Body composition, fatigue and exercise in patients with prostate cancer undergoing androgen‐deprivation therapy

Document Type

Journal Article

Publication Title

BJU International


John Wiley and Sons, Inc


School of Medical and Health Sciences / Exercise Medicine Research Institute




Newton, R. U., Jeffery, E., Galvão, D. A., McIntyre, C., Spry, N., Joseph, D., ... & Taaffe, D. R. (2018). Body composition, fatigue and exercise in patients with prostate cancer undergoing androgen deprivation therapy. BJU International, 122(6) 986-993.

Available here.



To investigate the association between lean mass (LM) and fat mass (FM) with fatigue and vitality before and after exercise in patients with prostate cancer already undergoing androgen‐deprivation therapy (ADT).

Subjects and Methods

Cross‐sectional associations between LM and FM with fatigue and/or vitality measures were examined in 229 patients (aged 43–90 years).
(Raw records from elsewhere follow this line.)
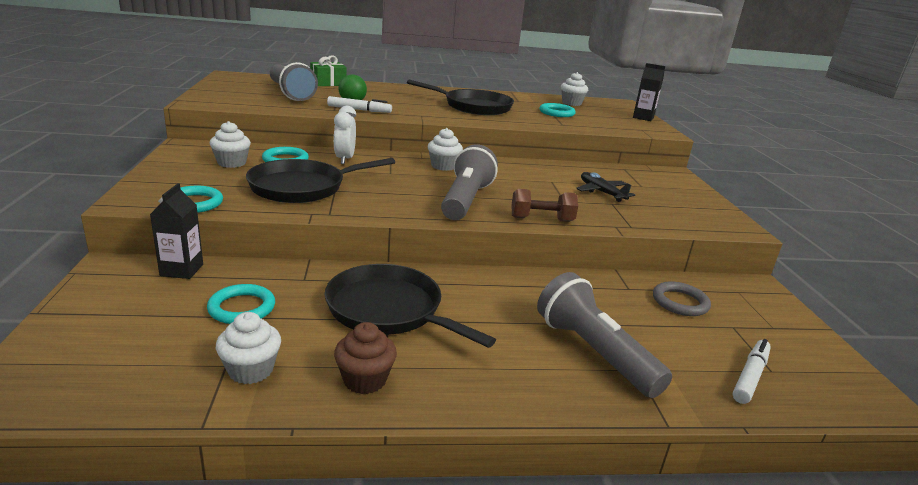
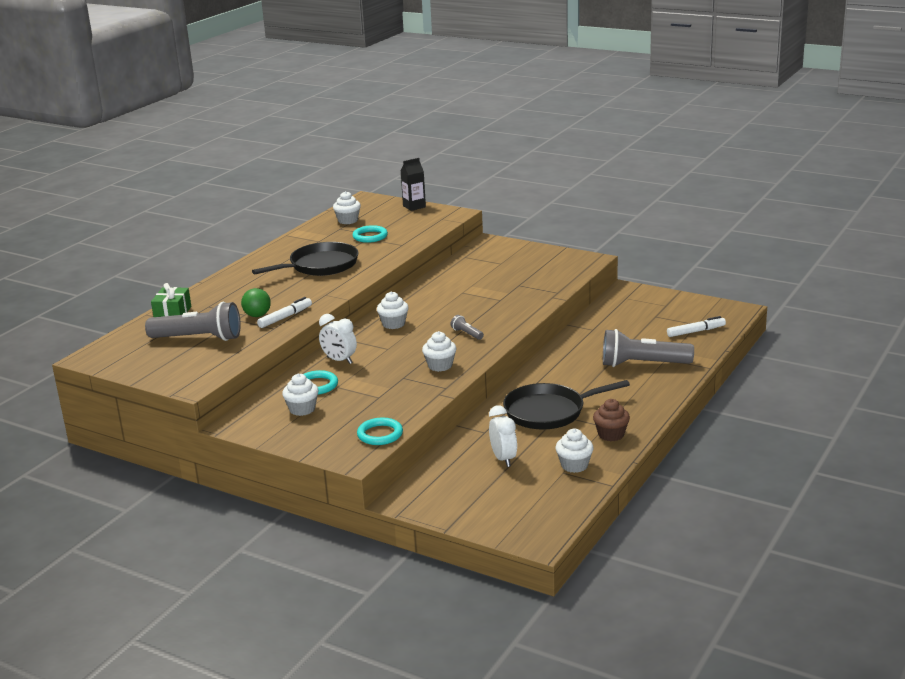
camera: 50 degrees left, 0 degrees up
(181, 270) = (430, 474): black carton -> none
(242, 308) = (503, 459): turquoise ring -> white clock
(302, 187) = (386, 389): black pan -> none
(378, 201) = (440, 366): none -> white cupcake
(465, 200) = (467, 334): grey flashlight -> grey flashlight, size x0.43
(541, 219) = (521, 317): brown dumbbell -> none
(601, 192) = (498, 281): black plane -> none
(680, 302) = (620, 320): grey ring -> none
(750, 376) = (696, 331): white marker -> white marker turned 90 degrees clockwise

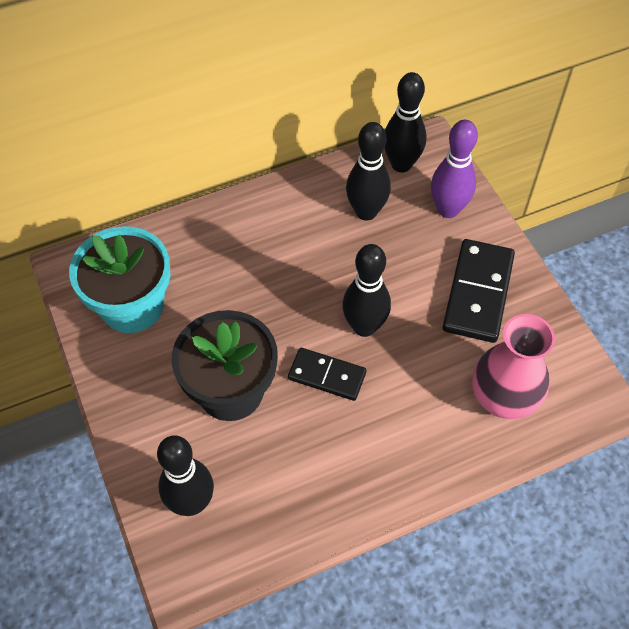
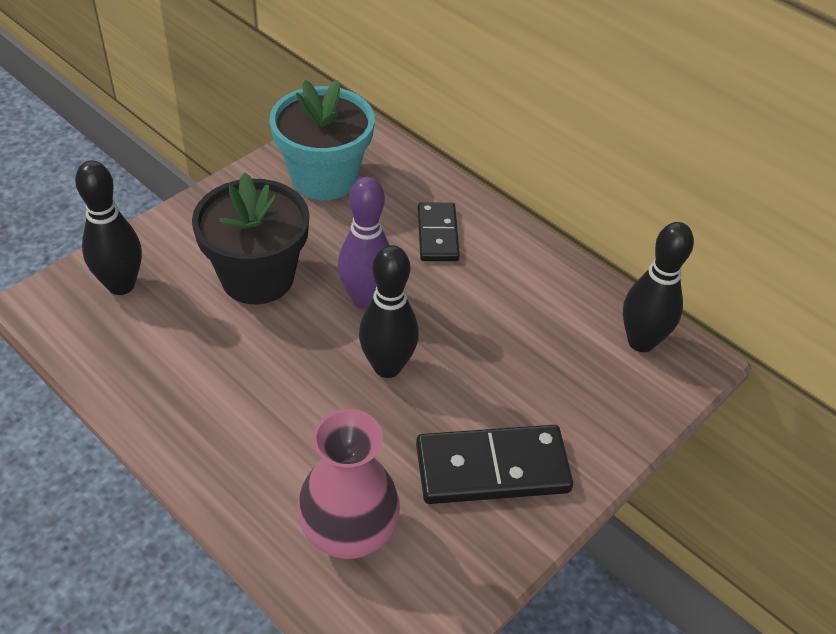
camera: 65 degrees right, 10 degrees down
(327, 376) = (308, 350): black domino -> black domino (437, 234)
(366, 212) = (548, 326): black bowling pin -> none
(448, 209) = (602, 406): purple bowling pin -> purple bowling pin (365, 299)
Prospective analysis was undertaken in 129 patients who underwent a supervised 3–6 months exercise programme (predominantly resistance + aerobic). Whole body and appendicular LM, and total and trunk FM were assessed by dual X‐ray absorptiometry. Fatigue was assessed using the European Organisation for Research and Treatment of Cancer Quality of Life Questionnaire‐Core 30 (EORTC QLQ‐30) and vitality using the Short Form‐36.


Based on the EORTC QLQ‐30, 19% of patients had clinically relevant fatigue. There was no association between LM and fatigue; however, total (P = 0.013), trunk (P = 0.015) and percentage (P = 0.008) FM were higher in fatigued than not fatigued patients, with total and trunk FM 5.0 and 2.6 kg higher, respectively. For quartiles of vitality, a similar pattern emerged for FM with those in the lowest quartile of vitality having the highest FM values (P = 0.014–0.034). In contrast, following supervised exercise, change in fatigue and vitality were associated with change in total LM (r = −0.182, P = 0.042 and r = 0.309, P = 0.001, respectively) but not FM. Patients fatigued at baseline but not fatigued following the exercise programme gained a median (interquartile range) of 2.1 (0.7–3.2) kg LM.
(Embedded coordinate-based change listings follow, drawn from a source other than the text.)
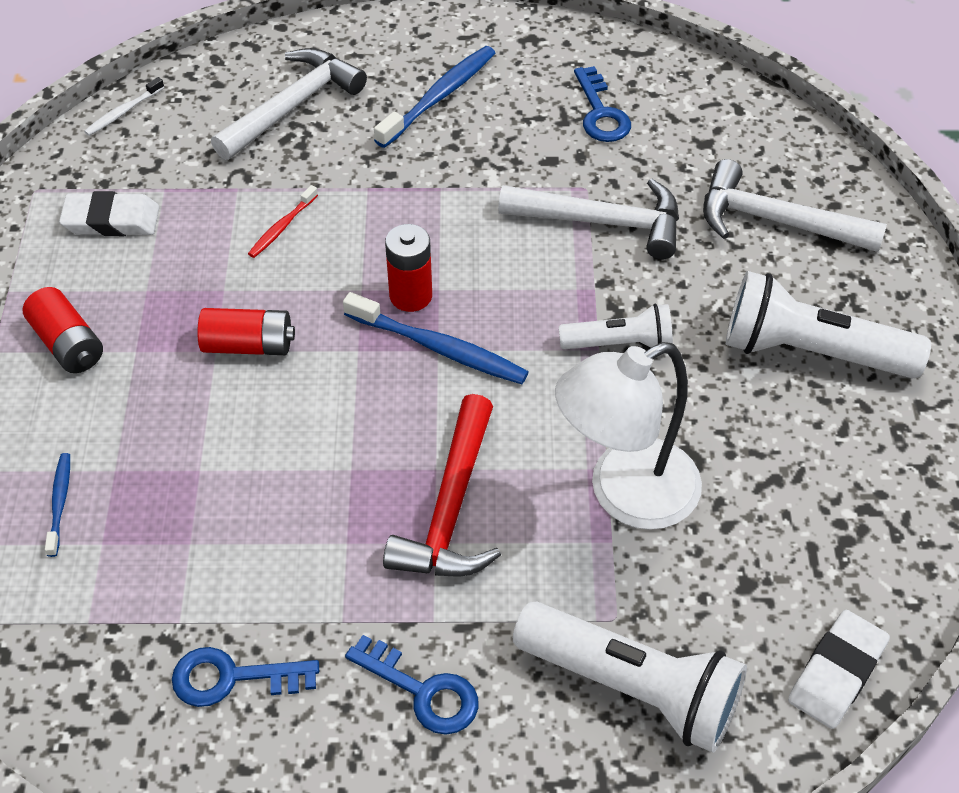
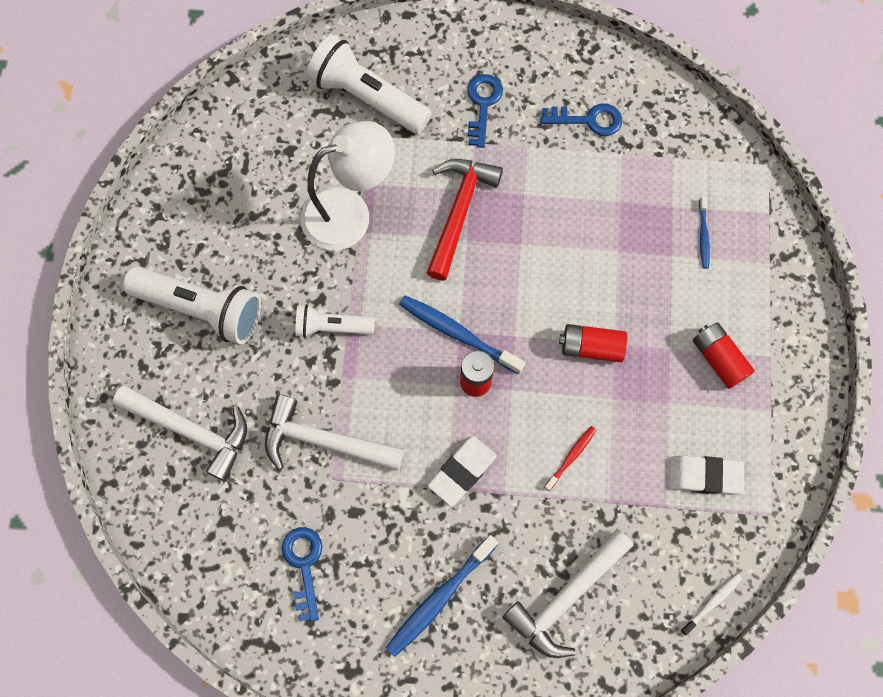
camera: 175 degrees left, 20 degrees up
(423, 691) = (482, 104): blue key -> blue key turned 60 degrees clockwise
(836, 673) = (253, 96): white eraser -> white eraser (462, 471)

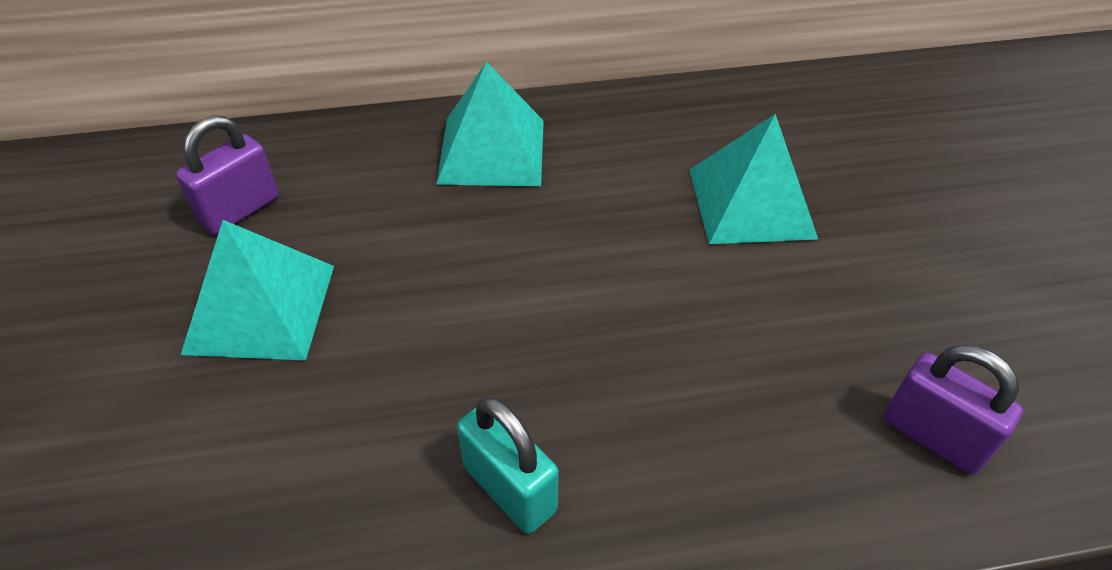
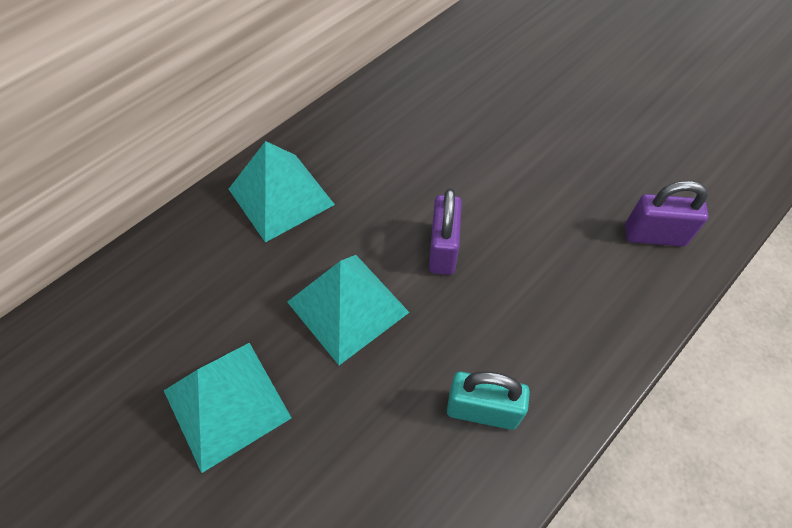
camera: 35 degrees left, 10 degrees up
(239, 210) = (140, 344): purple padlock -> purple padlock (443, 249)
(751, 203) = (466, 145): turquoise pyramid -> turquoise pyramid (348, 307)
In patients with prostate cancer treated with ADT, body composition is associated with fatigue, with higher total and trunk FM in those with clinically relevant fatigue. However, following exercise those no longer fatigued had an accompanying substantial increase in LM. Modifying body composition, both LM and FM, in patients with prostate cancer may favourably alter cancer‐related fatigue levels and should be a target of exercise medicine in this population.